Исключением является сочинение Нормана Эндлера «Праздник тьмы» (Holiday of Darkness), написанное в 1982 году, прежде основной волны мемуаров. Книга представляет собой чистый образчик «истории выздоровления». Эндлера, психотерапевта сорока с лишним лет, в какой-то момент стали преследовать неудачи: он не смог получить грант, на который рассчитывал, ему отказала женщина, с которой он надеялся сблизиться. Однако его симптомы были несоразмерными этим потерям – Норман утратил надежду и мотивацию, часто запирался в ванной и плакал, пока в конце концов не обратился за помощью. Когда остальные средства не сработали, он попробовал ЭСТ, которая в его случае сотворила чудо. Рассказ Эндлера также имеет черты нарратива исканий: он видит своей целью рассказать о том, как излечился при помощи способа, который его страшил. Норман не просто разделял всеобщий страх перед ЭСТ, а еще и испытывал к нему профессиональную неприязнь: во время учебы он видел, как процедуре подвергали орущих людей без анестезии.

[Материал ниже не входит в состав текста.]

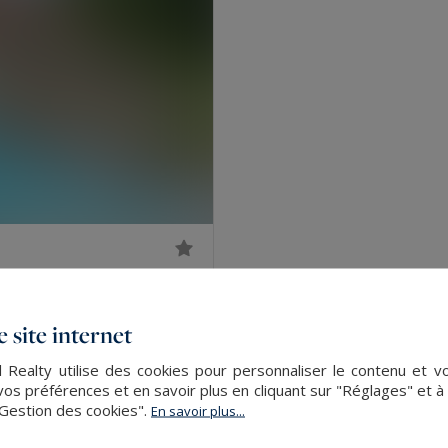
2 990 000 €
 site internet
l Realty utilise des cookies pour personnaliser le contenu et v
s préférences et en savoir plus en cliquant sur "Réglages" et 
"Gestion des cookies".
En savoir plus...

Однако, преодолев страх, он был вознагражден исцелением[560]. После чего Эндлер стал пропагандировать ЭСТ – впрочем, он не первый и не последний пациент, подвергнувшийся процедуре и в результате превратившийся в ее популяризатора. Стоит сказать, что многие отчеты о прохождении ЭСТ, включая те, что воздают хвалу лечебному воздействию процедуры, также выражают сожаление по поводу потери памяти. Однако Норман рассказывает об отлаженном механизме лечения с минимальным количеством побочных эффектов[561]. Очень мало мемуаров о депрессии заканчиваются столь безупречным хеппи-эндом.
Надежда на выздоровление занимает значительную часть мемуаров. Авторы описывают не только непростые испытания, многие из которых граничат с отчаянием, но и пути выхода из порой даже самых, казалось бы, безнадежных случаев.